Excerpt provided:
BEGIN

Defining __new__ is rarely needed, and returning None from it is horrible. Just throw an exception rather than going on for a couple of lines (or a dozen function calls, if you've got bad luck) before crashing with an inexplicable error.
@delnan - technically, if the OP is serious about "only a matching specific criteria will create the object," defining __new__ would be needed, because by the time __init__ is called an object has already been created (still, you're right that raising an exception in __new__ would be better than returning None). But I'm guessing the OP doesn't really mean that, in which case the __init__ version is definitely better.
@weronika Unless deep magic and awful hackery is involved, raising an exception in __init__ prevents everyone from getting a reference to the not-really-constructed object. So from an observer's POV there's no difference beside one being a terrible API.

END

Dataset excerpts:
BEGIN

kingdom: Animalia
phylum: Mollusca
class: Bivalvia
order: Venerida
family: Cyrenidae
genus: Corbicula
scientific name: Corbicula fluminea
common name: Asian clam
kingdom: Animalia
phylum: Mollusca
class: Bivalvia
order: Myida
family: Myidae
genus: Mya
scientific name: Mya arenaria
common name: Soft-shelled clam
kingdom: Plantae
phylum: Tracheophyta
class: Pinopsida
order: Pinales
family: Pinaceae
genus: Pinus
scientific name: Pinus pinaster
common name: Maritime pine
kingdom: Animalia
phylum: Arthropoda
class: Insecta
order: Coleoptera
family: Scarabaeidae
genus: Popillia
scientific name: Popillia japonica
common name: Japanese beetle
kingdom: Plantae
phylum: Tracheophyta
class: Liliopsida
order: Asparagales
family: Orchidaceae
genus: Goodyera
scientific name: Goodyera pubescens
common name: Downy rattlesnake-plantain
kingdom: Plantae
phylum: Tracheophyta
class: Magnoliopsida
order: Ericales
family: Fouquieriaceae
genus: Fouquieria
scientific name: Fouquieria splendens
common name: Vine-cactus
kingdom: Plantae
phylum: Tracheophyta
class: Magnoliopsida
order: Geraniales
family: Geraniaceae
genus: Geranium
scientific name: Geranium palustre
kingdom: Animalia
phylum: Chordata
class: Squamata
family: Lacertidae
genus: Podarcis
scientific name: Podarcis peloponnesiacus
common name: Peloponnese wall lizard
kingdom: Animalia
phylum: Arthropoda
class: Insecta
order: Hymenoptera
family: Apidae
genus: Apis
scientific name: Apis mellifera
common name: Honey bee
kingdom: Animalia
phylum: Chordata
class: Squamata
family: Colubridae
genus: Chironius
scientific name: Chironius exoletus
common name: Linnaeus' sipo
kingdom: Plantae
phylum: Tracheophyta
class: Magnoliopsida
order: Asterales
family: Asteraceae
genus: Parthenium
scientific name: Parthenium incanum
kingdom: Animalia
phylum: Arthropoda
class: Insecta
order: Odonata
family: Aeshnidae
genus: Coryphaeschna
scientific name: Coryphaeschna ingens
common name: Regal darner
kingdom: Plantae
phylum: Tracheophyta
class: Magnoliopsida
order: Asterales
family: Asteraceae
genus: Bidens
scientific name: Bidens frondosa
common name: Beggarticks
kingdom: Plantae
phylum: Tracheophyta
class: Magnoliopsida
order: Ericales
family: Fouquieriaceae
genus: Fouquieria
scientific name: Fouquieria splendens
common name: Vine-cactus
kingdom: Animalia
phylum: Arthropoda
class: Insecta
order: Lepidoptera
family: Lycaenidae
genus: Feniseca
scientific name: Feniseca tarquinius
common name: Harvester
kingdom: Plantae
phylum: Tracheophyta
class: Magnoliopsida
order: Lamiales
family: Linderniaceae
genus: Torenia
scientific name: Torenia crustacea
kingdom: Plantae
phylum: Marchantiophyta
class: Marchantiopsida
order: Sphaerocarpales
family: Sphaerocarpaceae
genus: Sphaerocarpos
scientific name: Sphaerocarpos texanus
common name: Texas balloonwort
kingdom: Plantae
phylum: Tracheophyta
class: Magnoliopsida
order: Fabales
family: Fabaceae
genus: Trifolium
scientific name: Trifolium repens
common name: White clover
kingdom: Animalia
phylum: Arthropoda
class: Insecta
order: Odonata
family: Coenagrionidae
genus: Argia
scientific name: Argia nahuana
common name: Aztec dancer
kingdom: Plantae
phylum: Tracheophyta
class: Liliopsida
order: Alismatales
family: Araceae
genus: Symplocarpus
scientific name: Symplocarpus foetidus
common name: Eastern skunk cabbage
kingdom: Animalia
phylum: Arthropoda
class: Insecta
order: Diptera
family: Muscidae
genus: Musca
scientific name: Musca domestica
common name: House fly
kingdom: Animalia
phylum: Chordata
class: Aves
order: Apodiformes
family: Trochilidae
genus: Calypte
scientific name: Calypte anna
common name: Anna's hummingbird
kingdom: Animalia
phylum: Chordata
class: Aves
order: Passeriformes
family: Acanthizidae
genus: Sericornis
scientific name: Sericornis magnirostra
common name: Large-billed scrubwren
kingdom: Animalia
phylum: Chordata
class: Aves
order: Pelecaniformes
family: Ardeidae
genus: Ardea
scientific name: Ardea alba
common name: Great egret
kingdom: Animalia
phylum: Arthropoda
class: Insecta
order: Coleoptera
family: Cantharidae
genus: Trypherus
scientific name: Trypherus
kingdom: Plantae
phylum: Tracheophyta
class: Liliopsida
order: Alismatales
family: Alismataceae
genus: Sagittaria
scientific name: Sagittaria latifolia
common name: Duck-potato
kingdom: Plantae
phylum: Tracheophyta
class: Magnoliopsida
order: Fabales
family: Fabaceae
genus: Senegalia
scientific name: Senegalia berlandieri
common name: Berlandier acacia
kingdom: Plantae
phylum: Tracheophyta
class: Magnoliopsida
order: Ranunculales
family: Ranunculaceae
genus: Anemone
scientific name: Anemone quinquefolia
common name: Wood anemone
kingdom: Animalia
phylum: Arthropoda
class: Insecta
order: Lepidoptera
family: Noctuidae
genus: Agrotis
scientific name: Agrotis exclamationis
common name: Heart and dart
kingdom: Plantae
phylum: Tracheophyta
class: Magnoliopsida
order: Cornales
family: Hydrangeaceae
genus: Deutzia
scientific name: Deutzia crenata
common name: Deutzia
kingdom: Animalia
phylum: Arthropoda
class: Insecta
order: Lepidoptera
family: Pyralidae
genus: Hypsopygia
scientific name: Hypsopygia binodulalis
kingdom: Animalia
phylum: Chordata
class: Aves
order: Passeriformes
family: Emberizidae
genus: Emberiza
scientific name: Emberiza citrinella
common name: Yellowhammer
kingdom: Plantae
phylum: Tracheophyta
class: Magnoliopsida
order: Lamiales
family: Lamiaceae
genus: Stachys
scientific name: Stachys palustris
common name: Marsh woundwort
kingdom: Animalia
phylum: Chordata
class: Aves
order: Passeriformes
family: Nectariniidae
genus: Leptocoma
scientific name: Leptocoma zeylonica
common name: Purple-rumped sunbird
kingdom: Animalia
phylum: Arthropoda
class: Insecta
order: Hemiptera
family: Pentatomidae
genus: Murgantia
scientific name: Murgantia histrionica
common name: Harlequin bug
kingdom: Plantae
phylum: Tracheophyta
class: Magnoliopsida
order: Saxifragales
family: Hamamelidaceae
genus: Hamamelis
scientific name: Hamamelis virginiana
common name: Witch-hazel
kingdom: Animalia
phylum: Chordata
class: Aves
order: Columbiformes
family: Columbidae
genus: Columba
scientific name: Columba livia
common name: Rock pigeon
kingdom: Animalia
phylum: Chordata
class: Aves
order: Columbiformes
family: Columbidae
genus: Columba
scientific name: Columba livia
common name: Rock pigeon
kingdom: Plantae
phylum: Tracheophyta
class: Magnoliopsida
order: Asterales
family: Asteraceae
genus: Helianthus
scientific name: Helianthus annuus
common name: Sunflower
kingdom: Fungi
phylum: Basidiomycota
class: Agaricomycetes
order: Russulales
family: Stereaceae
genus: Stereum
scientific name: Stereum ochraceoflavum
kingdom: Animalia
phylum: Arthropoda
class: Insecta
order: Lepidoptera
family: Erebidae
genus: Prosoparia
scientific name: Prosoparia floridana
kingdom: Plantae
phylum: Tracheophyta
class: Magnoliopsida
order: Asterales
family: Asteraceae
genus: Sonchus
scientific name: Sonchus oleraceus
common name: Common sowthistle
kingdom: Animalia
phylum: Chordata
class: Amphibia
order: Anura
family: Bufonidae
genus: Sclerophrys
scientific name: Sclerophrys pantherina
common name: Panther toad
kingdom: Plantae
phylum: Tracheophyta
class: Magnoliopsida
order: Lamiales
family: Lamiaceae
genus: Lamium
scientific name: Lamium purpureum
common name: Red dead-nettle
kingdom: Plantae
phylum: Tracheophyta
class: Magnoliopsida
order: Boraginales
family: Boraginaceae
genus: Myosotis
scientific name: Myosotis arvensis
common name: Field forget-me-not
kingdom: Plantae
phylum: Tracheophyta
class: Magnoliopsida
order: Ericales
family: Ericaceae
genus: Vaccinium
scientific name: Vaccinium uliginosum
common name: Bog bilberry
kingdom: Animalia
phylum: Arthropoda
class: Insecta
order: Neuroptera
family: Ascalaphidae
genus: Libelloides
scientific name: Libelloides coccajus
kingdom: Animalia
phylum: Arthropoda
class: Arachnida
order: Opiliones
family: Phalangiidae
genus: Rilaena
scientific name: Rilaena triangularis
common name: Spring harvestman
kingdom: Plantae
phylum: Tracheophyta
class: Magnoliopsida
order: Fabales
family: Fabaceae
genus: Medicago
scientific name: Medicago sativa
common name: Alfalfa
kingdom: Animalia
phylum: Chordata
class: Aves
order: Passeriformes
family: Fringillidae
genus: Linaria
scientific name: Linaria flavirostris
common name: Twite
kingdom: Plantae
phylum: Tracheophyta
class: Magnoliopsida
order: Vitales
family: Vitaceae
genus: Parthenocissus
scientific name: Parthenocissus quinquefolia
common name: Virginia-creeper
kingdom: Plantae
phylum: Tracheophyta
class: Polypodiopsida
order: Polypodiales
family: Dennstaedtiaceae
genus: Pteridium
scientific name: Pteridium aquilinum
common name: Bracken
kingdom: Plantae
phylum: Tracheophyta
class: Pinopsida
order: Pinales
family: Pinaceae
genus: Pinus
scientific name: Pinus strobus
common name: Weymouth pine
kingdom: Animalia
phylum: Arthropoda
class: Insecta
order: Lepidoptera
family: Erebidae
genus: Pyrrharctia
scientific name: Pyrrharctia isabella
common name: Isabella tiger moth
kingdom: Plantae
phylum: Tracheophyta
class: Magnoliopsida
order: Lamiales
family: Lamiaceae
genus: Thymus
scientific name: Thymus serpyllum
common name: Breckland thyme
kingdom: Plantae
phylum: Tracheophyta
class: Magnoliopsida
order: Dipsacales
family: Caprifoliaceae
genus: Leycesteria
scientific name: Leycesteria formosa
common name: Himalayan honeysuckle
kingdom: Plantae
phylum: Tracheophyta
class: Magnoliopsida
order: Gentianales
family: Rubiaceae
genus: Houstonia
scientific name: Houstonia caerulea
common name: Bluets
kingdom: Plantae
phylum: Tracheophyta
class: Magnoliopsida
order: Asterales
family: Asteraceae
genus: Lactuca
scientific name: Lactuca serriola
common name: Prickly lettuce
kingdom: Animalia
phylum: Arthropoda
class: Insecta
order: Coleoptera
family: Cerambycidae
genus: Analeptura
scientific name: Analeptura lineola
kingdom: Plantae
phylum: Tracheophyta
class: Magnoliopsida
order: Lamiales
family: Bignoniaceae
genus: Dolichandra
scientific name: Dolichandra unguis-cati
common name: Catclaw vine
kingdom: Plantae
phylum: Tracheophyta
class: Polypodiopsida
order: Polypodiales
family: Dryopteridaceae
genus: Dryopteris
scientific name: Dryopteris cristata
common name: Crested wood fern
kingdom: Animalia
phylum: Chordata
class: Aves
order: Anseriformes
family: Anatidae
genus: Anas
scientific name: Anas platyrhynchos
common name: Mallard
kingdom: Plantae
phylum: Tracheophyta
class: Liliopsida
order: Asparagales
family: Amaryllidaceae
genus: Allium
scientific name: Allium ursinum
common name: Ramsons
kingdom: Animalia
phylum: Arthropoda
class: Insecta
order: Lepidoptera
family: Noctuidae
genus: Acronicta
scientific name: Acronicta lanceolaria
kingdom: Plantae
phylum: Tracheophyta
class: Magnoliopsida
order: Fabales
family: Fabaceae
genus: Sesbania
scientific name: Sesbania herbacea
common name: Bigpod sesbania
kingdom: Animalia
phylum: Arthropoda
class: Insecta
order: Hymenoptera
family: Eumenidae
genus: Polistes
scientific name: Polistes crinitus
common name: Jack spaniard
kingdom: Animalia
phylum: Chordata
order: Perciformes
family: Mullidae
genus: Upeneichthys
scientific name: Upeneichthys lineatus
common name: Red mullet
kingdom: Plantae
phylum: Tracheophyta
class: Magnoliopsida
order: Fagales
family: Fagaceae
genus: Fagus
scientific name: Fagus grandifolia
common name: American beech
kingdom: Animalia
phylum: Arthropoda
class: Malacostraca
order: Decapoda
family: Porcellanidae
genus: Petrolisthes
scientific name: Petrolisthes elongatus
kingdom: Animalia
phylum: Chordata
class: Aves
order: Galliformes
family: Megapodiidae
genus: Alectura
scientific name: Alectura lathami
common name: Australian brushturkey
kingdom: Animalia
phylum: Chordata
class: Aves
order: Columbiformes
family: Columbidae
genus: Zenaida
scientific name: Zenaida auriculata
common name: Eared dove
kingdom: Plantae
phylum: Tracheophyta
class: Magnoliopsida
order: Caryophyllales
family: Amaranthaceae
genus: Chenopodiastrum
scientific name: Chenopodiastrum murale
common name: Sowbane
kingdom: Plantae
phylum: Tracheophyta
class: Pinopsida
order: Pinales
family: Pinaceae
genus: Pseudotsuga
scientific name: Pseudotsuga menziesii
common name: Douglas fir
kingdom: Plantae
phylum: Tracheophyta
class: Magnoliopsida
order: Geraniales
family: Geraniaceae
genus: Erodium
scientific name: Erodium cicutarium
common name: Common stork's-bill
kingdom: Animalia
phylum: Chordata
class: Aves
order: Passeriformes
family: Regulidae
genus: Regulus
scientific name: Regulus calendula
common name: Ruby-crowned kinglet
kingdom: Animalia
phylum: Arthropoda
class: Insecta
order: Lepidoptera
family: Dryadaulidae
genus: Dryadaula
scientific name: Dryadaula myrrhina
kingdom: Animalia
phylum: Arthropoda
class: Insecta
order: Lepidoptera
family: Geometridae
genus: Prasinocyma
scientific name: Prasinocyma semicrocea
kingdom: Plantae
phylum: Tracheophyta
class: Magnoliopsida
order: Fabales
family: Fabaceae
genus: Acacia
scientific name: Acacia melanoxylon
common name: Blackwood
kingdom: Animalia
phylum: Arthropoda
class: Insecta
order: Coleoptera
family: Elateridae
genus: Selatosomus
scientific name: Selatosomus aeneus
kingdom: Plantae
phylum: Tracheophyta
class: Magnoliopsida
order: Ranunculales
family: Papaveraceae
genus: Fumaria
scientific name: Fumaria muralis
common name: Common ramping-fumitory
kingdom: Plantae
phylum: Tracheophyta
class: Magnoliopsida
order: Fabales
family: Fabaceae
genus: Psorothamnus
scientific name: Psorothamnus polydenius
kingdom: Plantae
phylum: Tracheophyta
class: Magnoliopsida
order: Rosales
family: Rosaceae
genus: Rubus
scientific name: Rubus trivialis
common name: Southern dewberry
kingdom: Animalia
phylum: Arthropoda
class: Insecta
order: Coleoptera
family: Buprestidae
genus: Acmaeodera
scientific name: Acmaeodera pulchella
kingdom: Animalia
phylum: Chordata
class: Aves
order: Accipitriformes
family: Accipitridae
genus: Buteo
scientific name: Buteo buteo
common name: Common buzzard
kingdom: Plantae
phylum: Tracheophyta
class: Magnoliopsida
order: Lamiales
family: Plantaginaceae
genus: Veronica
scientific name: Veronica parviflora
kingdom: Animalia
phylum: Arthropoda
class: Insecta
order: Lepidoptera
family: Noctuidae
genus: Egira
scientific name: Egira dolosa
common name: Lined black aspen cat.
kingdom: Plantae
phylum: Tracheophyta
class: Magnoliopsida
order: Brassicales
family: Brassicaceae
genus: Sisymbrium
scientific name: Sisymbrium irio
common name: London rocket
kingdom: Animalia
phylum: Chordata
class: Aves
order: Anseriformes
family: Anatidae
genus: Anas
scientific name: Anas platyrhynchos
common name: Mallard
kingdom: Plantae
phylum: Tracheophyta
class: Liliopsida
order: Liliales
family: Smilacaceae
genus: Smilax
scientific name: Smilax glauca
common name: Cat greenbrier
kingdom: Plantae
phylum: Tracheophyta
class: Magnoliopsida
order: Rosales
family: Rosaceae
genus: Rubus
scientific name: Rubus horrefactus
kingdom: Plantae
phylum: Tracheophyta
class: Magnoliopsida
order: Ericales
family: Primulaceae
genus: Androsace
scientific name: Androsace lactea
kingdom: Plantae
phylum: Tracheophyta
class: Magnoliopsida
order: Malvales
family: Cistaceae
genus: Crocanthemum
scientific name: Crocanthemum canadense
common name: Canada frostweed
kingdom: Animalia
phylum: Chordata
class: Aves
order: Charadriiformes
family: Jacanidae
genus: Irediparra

END

Parts of the exercise:
1. From the Python discussion of __new__ and __init__, reproduce the passage starting at "Defining __new__ is" and ending at "is definitely better.".
2. Continue the Python discussion of __new__ and __init__ from where it stops.

Task-by-task answers:
1.
Defining __new__ is rarely needed, and returning None from it is horrible. Just throw an exception rather than going on for a couple of lines (or a dozen function calls, if you've got bad luck) before crashing with an inexplicable error.
@delnan - technically, if the OP is serious about "only a matching specific criteria will create the object," defining __new__ would be needed, because by the time __init__ is called an object has already been created (still, you're right that raising an exception in __new__ would be better than returning None). But I'm guessing the OP doesn't really mean that, in which case the __init__ version is definitely better.

2.
0

Try asserting:

class Hand(object):
    def __init__(self,fingers):
        assert len(fingers) == 5
        for fing in ("thumb","index","middle","ring","pinky"):
            assert fingers.has_key(fing)

1 Comment

No, assert is for verifying internal invariants: Checking that your code isn't horribly broken. AssertionError conveys no useful information to the caller, and may make her think your code is broken. Besides, assertions are stripped by -O. Throw a ValueError or RuntimeError or whatever is appropriate for the specific use case.